[[ TEXT PROVIDED, beginning ]]

One-way analysis of variance for continuous variables; χ2 test of independence for categorical variables.
The median decade of birth was the 1950s but ranged from 1930 to 1970, and almost half of the individuals (1464/3221 [46%]) achieved some college education. Significant differences by female sex at birth were found for height (−5.5 in), ICV (−155.0 mL), hippocampal volume (−0.64 mL), cortical surface area (−264 cm2), total cortical gray volume (−53.5 mL), and white matter volume (−63.3 mL).
Impact of Decade of Birth
There was a significant secular trend for greater height (adjusting for age and sex) with mean (SD) height of 66.0 (3.5) in for individuals born during the 1930s compared with a mean (SD) height of 67.6 (3.9) in for individuals born during the 1970s.

[[ TEXT PROVIDED, end ]]

### PROBLEM STATEMENT:
In the text on brain measures by decade of birth, please write out the part that opens with "One-way analysis of" and closes with "during the 1970s.", switching "height" to "stature".

[[ DATA LISTING, beginning ]]

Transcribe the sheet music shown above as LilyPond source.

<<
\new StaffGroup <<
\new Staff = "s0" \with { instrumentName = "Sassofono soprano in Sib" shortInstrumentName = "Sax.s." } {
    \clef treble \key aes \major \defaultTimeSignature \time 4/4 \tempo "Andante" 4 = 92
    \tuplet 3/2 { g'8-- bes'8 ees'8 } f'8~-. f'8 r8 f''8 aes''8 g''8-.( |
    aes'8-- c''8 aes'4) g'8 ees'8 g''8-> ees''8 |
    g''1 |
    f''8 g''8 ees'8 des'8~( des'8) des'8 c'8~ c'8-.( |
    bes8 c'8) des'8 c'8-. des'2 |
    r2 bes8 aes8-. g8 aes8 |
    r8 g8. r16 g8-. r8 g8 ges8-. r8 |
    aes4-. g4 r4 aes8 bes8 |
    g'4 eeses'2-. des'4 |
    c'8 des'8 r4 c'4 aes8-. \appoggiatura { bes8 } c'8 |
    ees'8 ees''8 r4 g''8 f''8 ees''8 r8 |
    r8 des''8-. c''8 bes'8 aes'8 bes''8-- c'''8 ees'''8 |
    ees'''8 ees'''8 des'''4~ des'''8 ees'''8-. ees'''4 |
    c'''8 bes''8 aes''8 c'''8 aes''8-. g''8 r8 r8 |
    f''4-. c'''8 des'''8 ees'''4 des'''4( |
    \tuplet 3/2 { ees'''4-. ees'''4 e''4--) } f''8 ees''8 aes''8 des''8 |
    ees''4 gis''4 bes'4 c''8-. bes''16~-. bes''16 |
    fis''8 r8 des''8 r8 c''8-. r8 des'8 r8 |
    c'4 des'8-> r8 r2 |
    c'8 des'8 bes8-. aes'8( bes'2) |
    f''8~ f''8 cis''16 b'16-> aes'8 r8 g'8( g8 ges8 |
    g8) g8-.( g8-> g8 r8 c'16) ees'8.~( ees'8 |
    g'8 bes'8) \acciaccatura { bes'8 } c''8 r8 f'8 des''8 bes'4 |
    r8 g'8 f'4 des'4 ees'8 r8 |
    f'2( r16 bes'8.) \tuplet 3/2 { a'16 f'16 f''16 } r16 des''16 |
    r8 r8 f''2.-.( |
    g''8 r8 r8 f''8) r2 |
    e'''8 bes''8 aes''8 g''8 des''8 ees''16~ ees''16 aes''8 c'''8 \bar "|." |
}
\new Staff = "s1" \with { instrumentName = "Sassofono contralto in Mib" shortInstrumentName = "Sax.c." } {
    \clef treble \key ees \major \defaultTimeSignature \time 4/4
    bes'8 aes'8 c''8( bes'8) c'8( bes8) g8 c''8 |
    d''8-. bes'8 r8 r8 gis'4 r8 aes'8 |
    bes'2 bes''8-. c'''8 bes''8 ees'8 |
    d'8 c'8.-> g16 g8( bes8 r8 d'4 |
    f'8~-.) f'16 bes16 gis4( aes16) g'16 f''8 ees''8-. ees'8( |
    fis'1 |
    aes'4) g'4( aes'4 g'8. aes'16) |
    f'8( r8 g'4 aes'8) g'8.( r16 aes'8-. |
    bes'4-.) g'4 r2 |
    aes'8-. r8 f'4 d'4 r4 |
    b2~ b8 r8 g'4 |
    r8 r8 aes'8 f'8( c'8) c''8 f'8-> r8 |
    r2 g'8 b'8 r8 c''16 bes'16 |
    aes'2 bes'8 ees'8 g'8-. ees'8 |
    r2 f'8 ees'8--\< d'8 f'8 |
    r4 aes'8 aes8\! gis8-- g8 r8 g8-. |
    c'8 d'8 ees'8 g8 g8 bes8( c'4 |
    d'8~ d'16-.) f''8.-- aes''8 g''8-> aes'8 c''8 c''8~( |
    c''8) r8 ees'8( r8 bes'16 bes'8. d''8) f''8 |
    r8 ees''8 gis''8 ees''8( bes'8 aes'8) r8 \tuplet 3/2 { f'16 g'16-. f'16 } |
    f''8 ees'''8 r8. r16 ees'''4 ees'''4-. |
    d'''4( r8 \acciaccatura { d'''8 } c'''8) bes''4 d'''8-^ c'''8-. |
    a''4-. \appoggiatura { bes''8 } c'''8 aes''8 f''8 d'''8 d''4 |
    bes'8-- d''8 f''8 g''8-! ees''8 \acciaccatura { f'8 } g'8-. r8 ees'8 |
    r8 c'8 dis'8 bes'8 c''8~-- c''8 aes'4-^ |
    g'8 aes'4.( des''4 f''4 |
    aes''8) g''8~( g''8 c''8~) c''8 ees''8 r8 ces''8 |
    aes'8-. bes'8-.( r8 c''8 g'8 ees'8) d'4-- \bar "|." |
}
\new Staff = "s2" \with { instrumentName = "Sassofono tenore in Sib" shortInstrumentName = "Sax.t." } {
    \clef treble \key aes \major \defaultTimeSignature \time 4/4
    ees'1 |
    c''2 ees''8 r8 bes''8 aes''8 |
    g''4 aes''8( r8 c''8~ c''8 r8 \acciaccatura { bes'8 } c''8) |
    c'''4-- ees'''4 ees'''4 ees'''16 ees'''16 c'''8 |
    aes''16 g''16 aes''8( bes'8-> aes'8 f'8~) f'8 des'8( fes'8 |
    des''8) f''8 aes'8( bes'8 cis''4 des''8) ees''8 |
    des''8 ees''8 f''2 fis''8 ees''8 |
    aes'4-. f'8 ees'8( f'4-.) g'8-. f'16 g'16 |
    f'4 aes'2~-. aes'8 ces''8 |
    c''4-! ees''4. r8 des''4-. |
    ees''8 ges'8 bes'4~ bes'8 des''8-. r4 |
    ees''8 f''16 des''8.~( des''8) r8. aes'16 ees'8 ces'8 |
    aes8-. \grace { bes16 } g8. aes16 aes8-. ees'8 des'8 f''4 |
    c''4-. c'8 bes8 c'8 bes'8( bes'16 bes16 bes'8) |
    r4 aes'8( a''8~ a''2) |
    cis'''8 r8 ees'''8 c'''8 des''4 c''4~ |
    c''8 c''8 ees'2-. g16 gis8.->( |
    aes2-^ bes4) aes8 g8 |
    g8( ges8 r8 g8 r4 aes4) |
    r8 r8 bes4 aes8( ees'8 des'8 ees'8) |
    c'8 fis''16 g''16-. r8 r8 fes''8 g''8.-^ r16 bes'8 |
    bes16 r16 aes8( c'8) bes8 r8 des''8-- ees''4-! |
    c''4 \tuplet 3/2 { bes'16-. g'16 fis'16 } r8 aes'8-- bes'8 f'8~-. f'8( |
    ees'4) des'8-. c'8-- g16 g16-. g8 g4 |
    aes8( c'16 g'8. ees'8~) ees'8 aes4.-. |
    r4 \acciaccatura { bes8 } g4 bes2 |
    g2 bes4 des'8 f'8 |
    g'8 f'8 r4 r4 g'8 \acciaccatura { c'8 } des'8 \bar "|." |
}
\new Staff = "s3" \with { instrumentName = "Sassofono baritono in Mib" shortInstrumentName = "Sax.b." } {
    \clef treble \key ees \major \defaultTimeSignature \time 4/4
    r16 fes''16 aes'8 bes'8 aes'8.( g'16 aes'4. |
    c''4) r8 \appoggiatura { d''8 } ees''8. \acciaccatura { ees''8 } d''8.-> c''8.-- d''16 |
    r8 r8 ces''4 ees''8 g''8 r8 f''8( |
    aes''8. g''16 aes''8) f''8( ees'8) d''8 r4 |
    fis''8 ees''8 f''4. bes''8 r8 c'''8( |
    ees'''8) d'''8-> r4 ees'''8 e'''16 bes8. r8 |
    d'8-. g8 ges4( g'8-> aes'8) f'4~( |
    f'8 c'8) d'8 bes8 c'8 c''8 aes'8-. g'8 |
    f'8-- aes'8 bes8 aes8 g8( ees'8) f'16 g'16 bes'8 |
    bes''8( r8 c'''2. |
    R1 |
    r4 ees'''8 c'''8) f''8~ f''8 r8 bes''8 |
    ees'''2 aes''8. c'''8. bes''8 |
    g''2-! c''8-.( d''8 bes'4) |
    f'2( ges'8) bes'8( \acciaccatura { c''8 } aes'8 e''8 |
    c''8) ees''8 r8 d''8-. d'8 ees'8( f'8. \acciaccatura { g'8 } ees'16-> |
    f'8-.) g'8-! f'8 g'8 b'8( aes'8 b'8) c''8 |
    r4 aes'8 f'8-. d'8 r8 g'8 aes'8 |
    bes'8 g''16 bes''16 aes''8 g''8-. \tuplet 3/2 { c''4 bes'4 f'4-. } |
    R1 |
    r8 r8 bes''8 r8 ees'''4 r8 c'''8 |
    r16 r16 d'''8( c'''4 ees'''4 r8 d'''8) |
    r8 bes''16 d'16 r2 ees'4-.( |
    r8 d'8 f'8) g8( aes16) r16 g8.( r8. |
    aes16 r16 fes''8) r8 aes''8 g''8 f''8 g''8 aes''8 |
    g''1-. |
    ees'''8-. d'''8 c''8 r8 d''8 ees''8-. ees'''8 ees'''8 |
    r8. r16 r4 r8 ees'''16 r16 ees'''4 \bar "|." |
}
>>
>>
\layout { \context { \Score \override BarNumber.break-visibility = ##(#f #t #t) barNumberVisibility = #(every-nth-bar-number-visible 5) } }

[[ DATA LISTING, end ]]

### WRITTEN REPLY:
One-way analysis of variance for continuous variables; χ2 test of independence for categorical variables.
The median decade of birth was the 1950s but ranged from 1930 to 1970, and almost half of the individuals (1464/3221 [46%]) achieved some college education. Significant differences by female sex at birth were found for stature (−5.5 in), ICV (−155.0 mL), hippocampal volume (−0.64 mL), cortical surface area (−264 cm2), total cortical gray volume (−53.5 mL), and white matter volume (−63.3 mL).
Impact of Decade of Birth
There was a significant secular trend for greater stature (adjusting for age and sex) with mean (SD) stature of 66.0 (3.5) in for individuals born during the 1930s compared with a mean (SD) stature of 67.6 (3.9) in for individuals born during the 1970s.